There is nothing else to this. No story, nothing. At least mystic travels had a lot of meta-reference jokes. This was a waste of time.
I can only agree with the former reviews: this is not a game.
This project cannot pass as IF. Sure, there is interactivity to a minor degree (in answering one question), but there is no fiction, no story, not even the slightest bit of it. It cannot pass as a joke either, at least not for the player. A joke normally works with expectations and their dissolution in a punchline, but there are no expectations built up in the player by asking a single polar question.
I did not expect much when I started this, and I got even less. I did not feel especially annoyed or insulted, but there are no gaming contents here.
There is no question about whether this is a game or not -- it's not. It's a one-question effort, with no writing, no joke, nothing but standard responses. Not even its brevity atones for its pointlessness.
I think that the difficulty found by other players lies solely in their expectations. If they are to take a game by its own words, then they could have really enjoyed their time in the world created by the author. Sadly it appears most players brought their own preconceived notions and were unable to lose themselves in the process of either winning or losing the game.
The depth and magnitude of the game are nothing to write home about. It is not an entirely long game. But the satisfaction brought from winning should be experienced by anyone who comes across this classic. The humor, the brevity, the transparency of the name, it all worked together to bring me enjoyment while I worked out the strategy for winning (sometimes losing) this game.

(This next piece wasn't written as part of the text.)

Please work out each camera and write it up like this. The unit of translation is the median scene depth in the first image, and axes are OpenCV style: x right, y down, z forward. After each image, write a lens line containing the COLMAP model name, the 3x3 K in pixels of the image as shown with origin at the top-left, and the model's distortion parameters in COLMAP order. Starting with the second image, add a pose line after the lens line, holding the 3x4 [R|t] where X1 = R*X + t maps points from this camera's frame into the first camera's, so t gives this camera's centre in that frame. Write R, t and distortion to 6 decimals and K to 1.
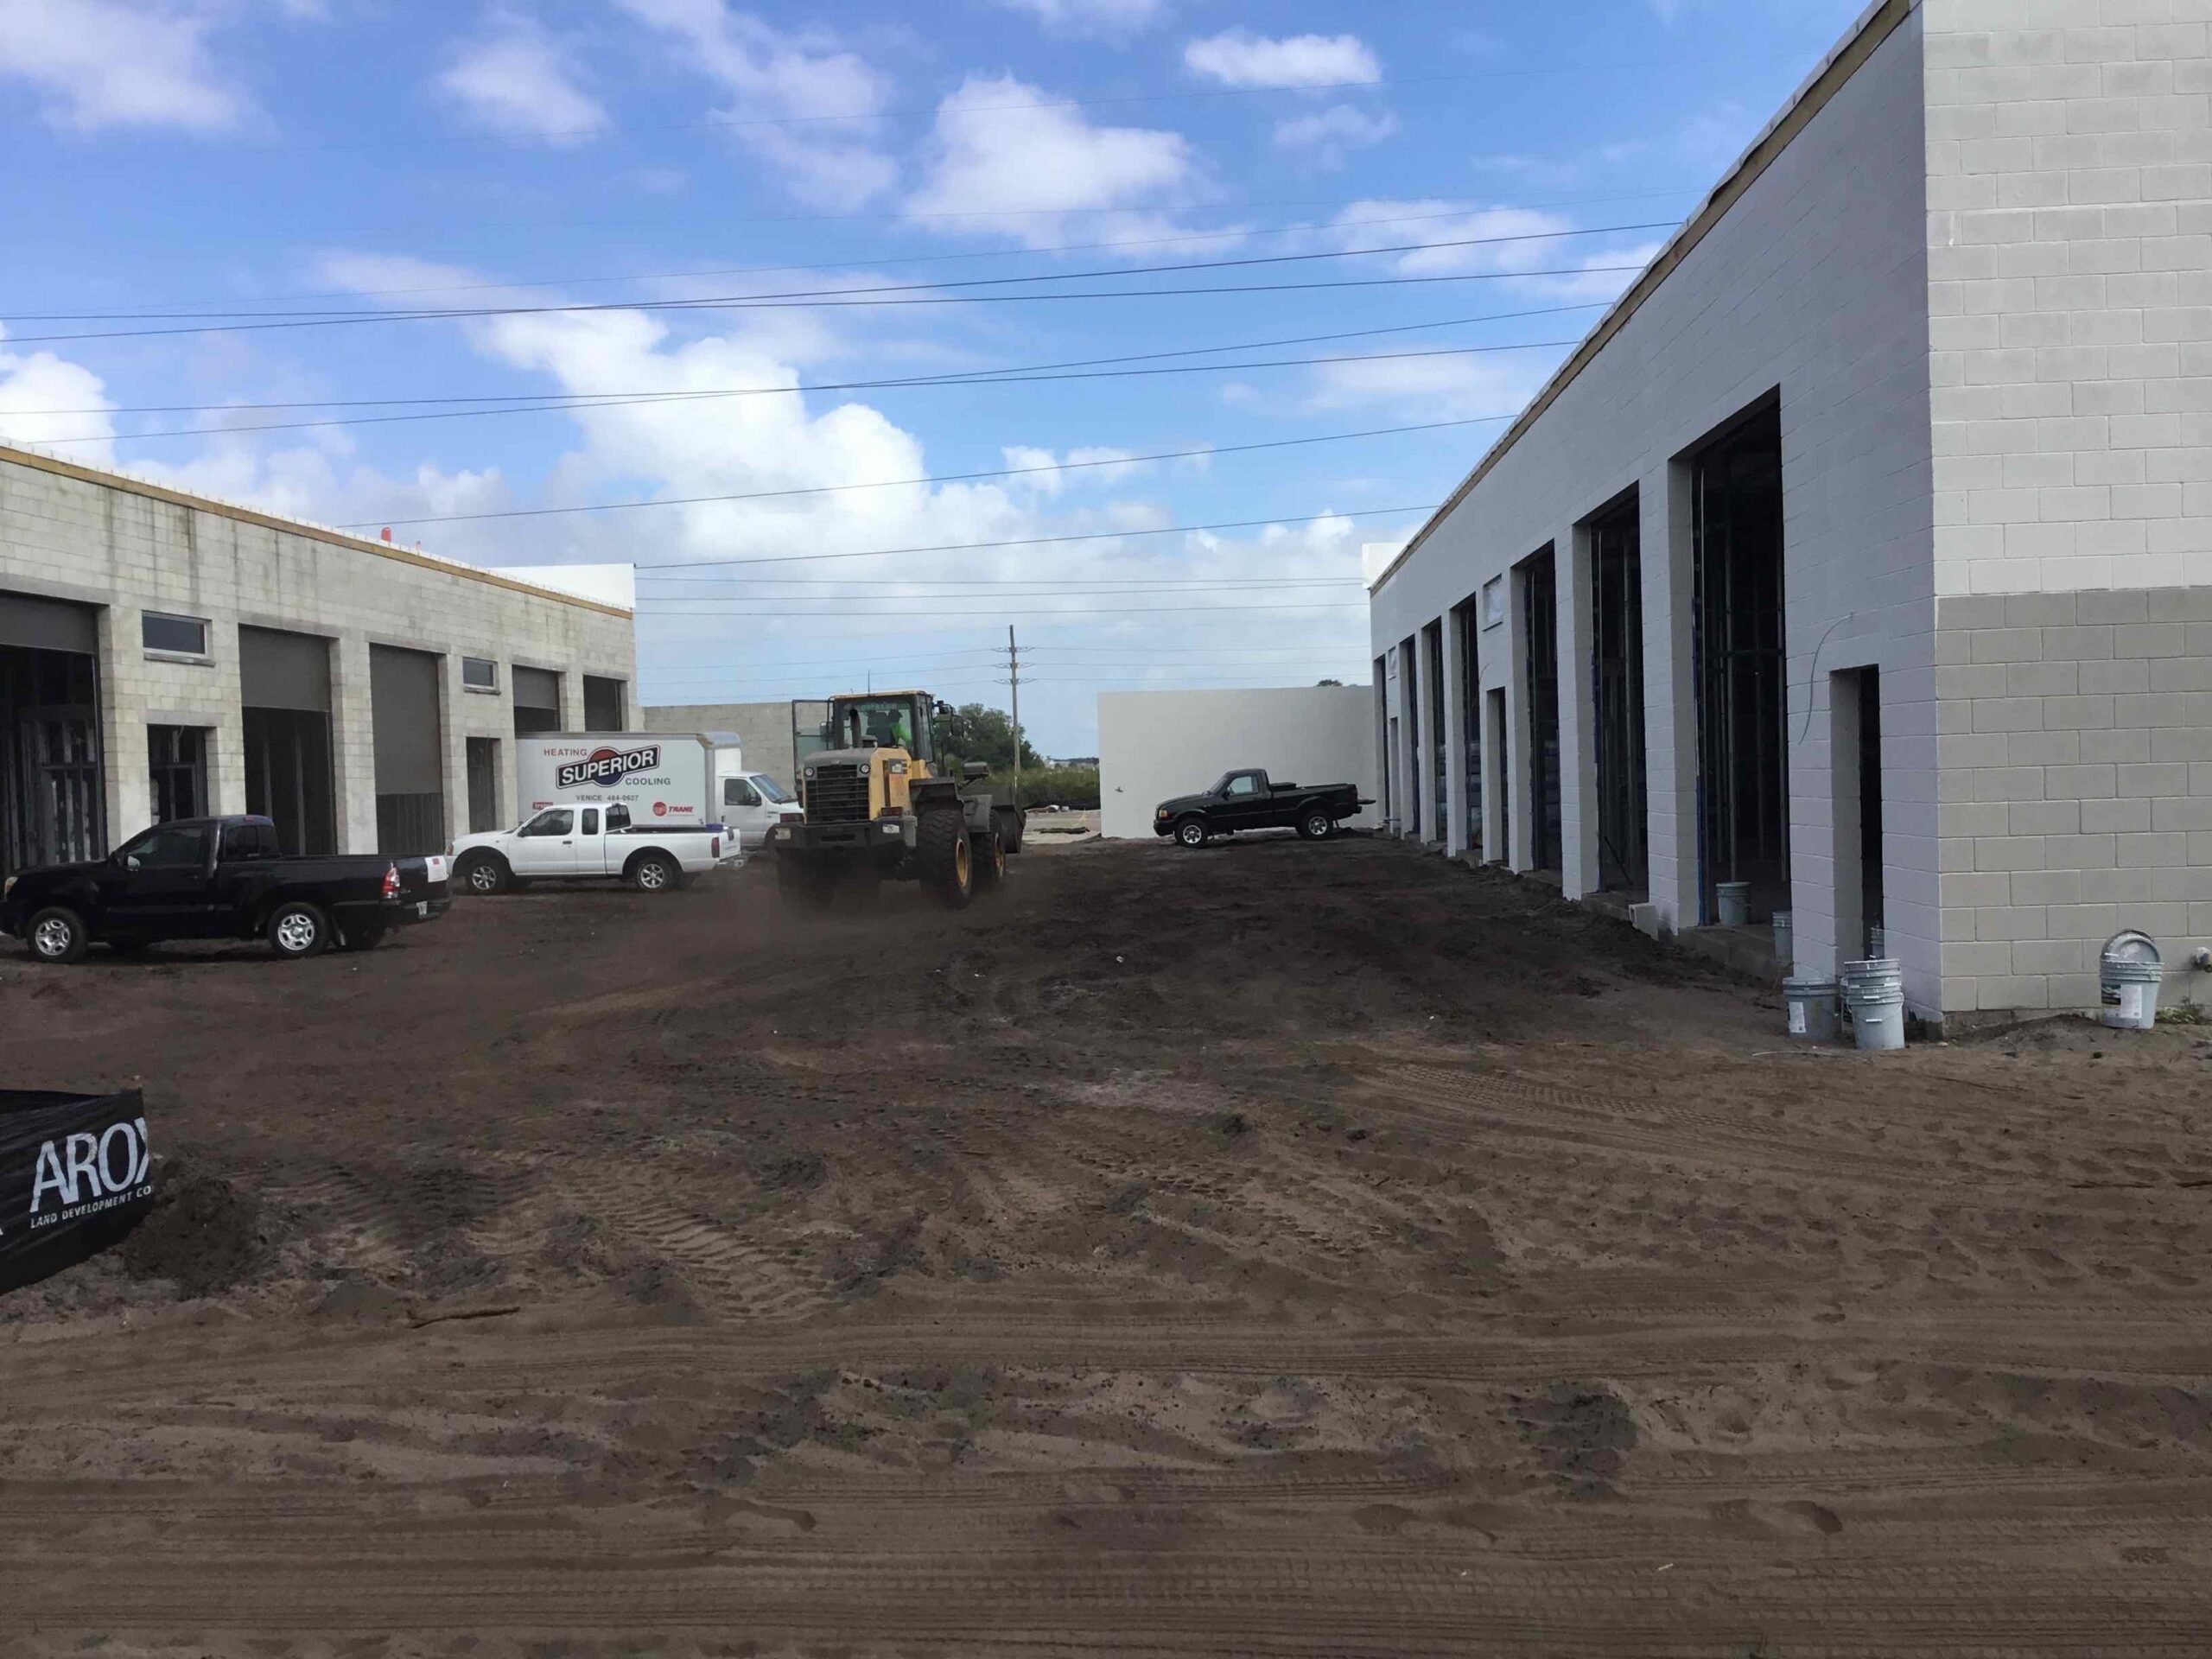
lens RADIAL K [[1974.9, 0, 1106.0], [0, 1974.9, 829.5], [0, 0, 1]] dist [-0.001090, 0.004555]
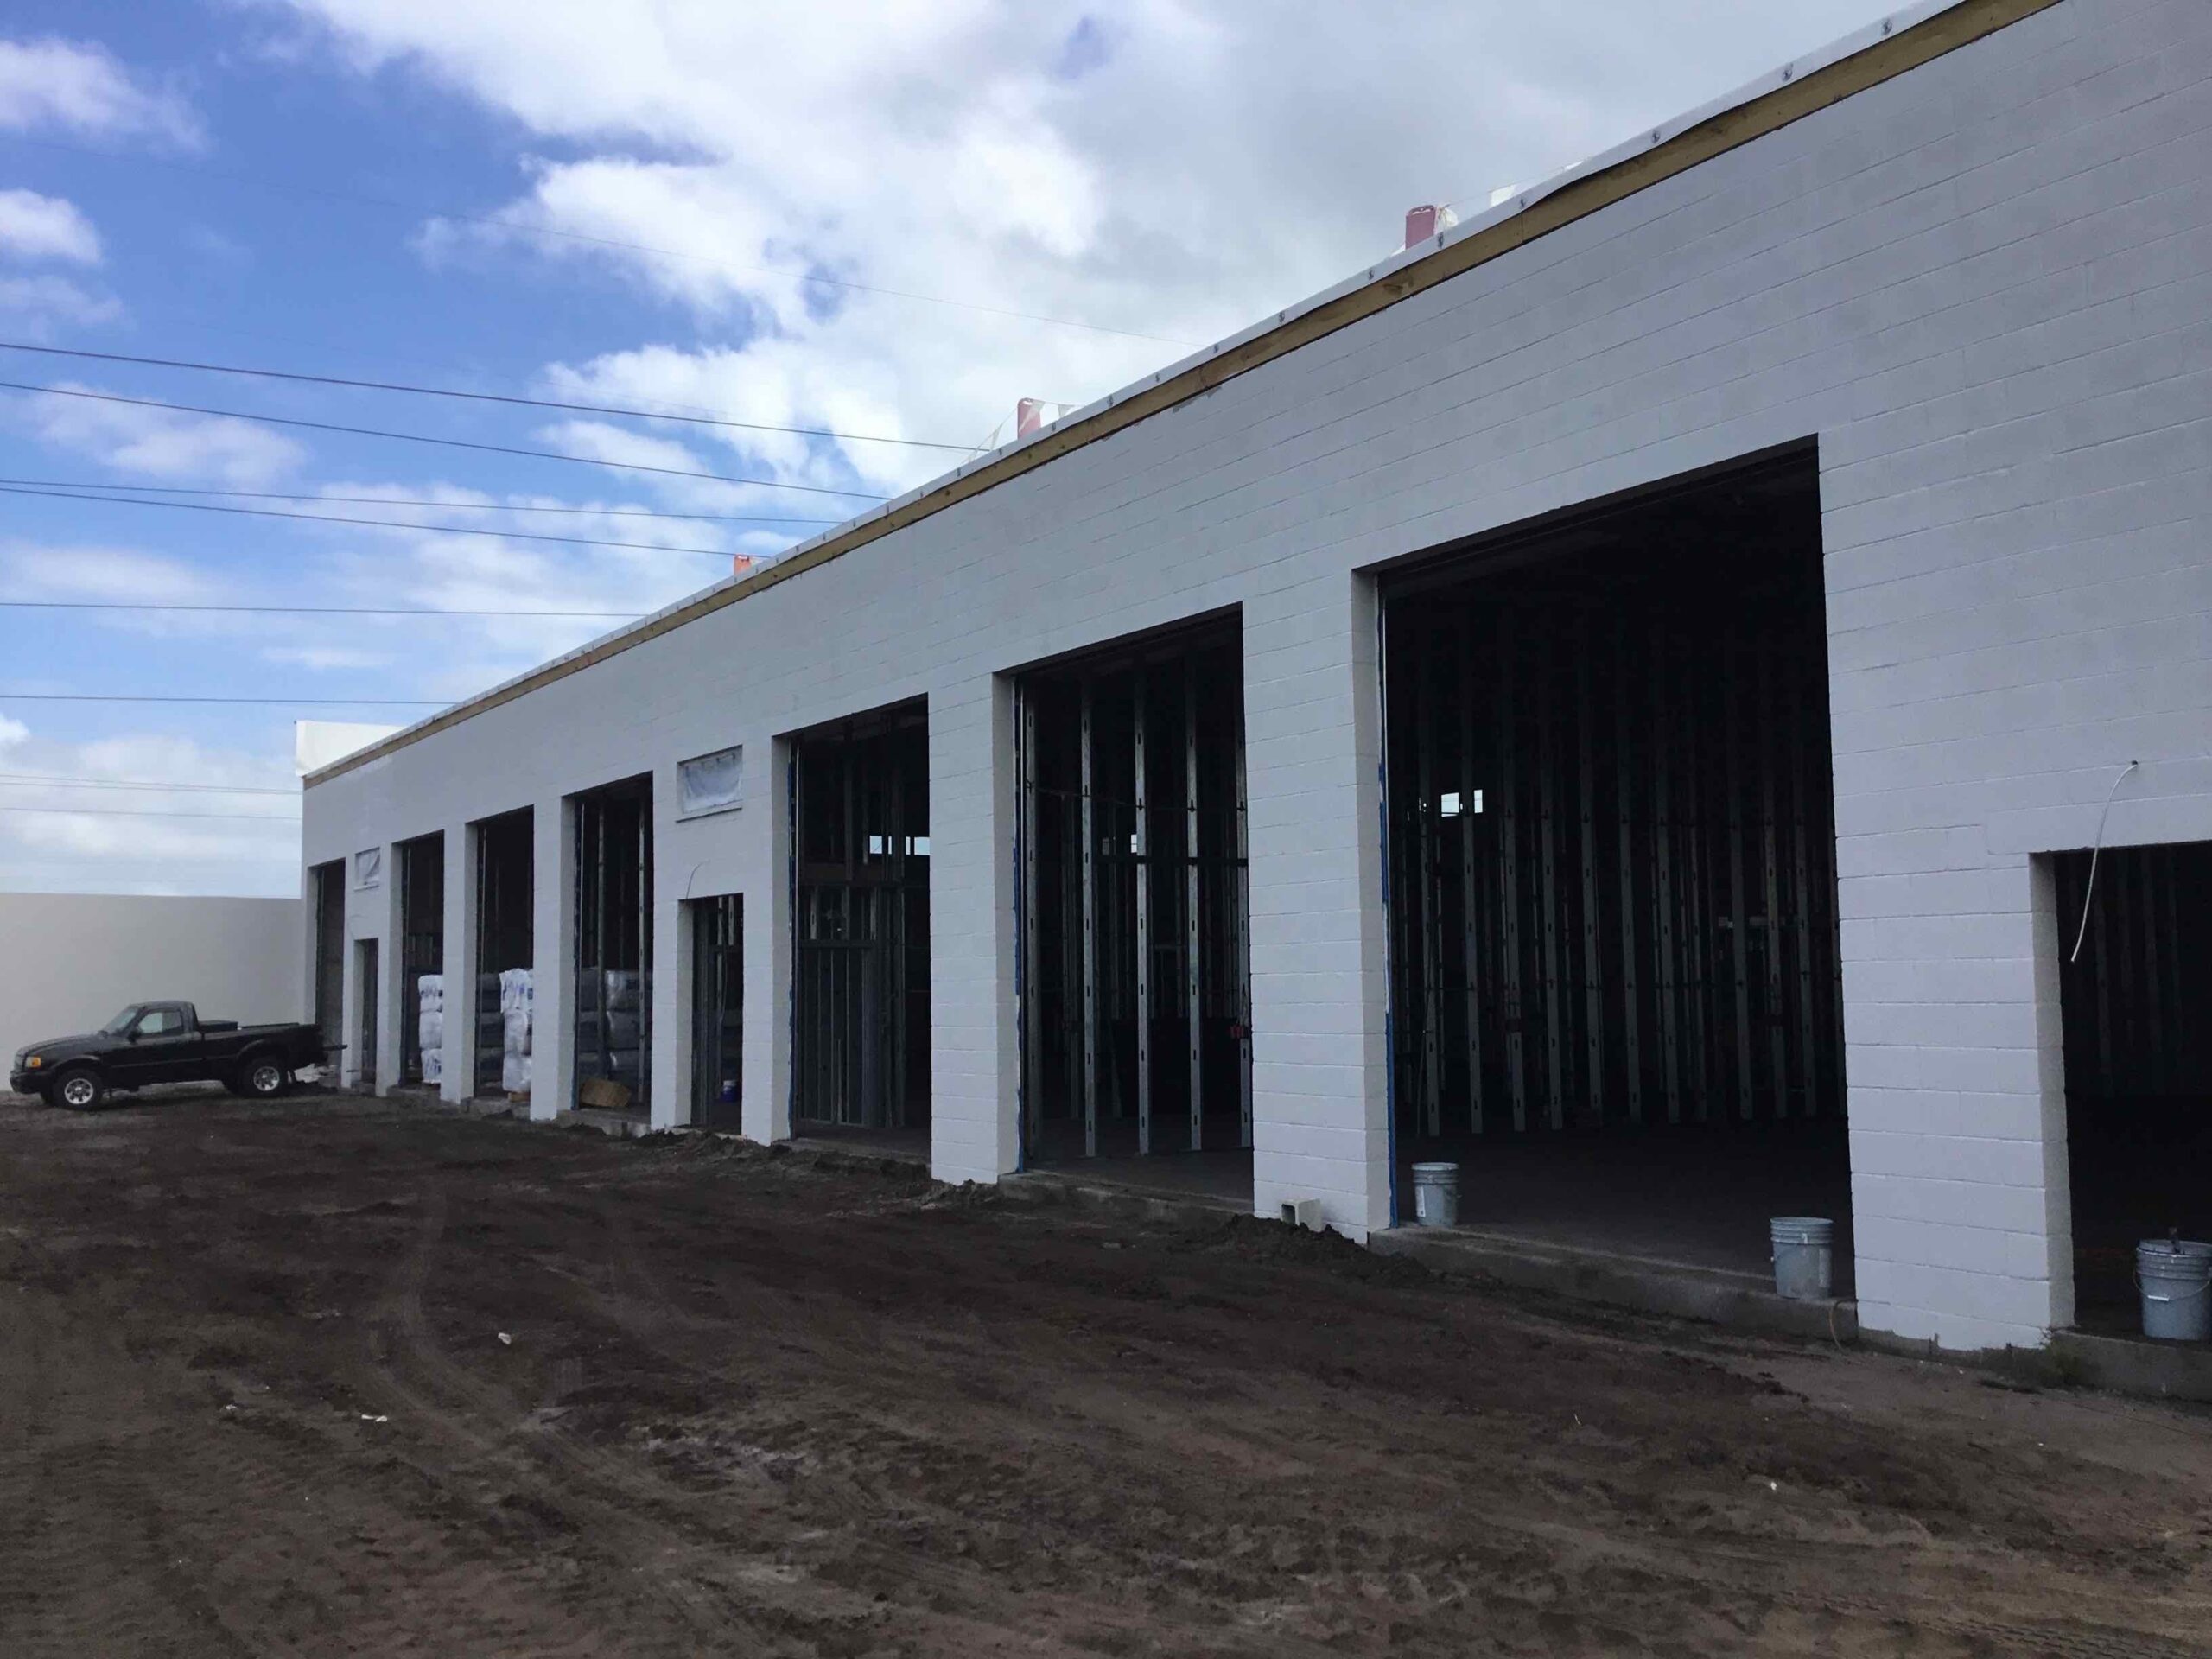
lens RADIAL K [[1974.9, 0, 1106.0], [0, 1974.9, 829.5], [0, 0, 1]] dist [-0.001090, 0.004555]
pose [[0.806931, 0.070770, 0.586390, -0.081764], [0.003015, 0.992289, -0.123906, -0.001930], [-0.590638, 0.101751, 0.800496, 0.197695]]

It is short. The replayability is technically rather high, due to the game's length. One could certainly have multiple play-throughs in one sitting. But only having two endings does not encourage players to interact with it very frequently. There is a sequel that I haven't played yet, but I'm hoping the author will have written more than one ending.
Nonetheless, The Minimalist Game is a short but honest game, getting to the heart of the player's desires - encouraging some self-assessment and meditation on values - and is a game that every IF player should experience at least once.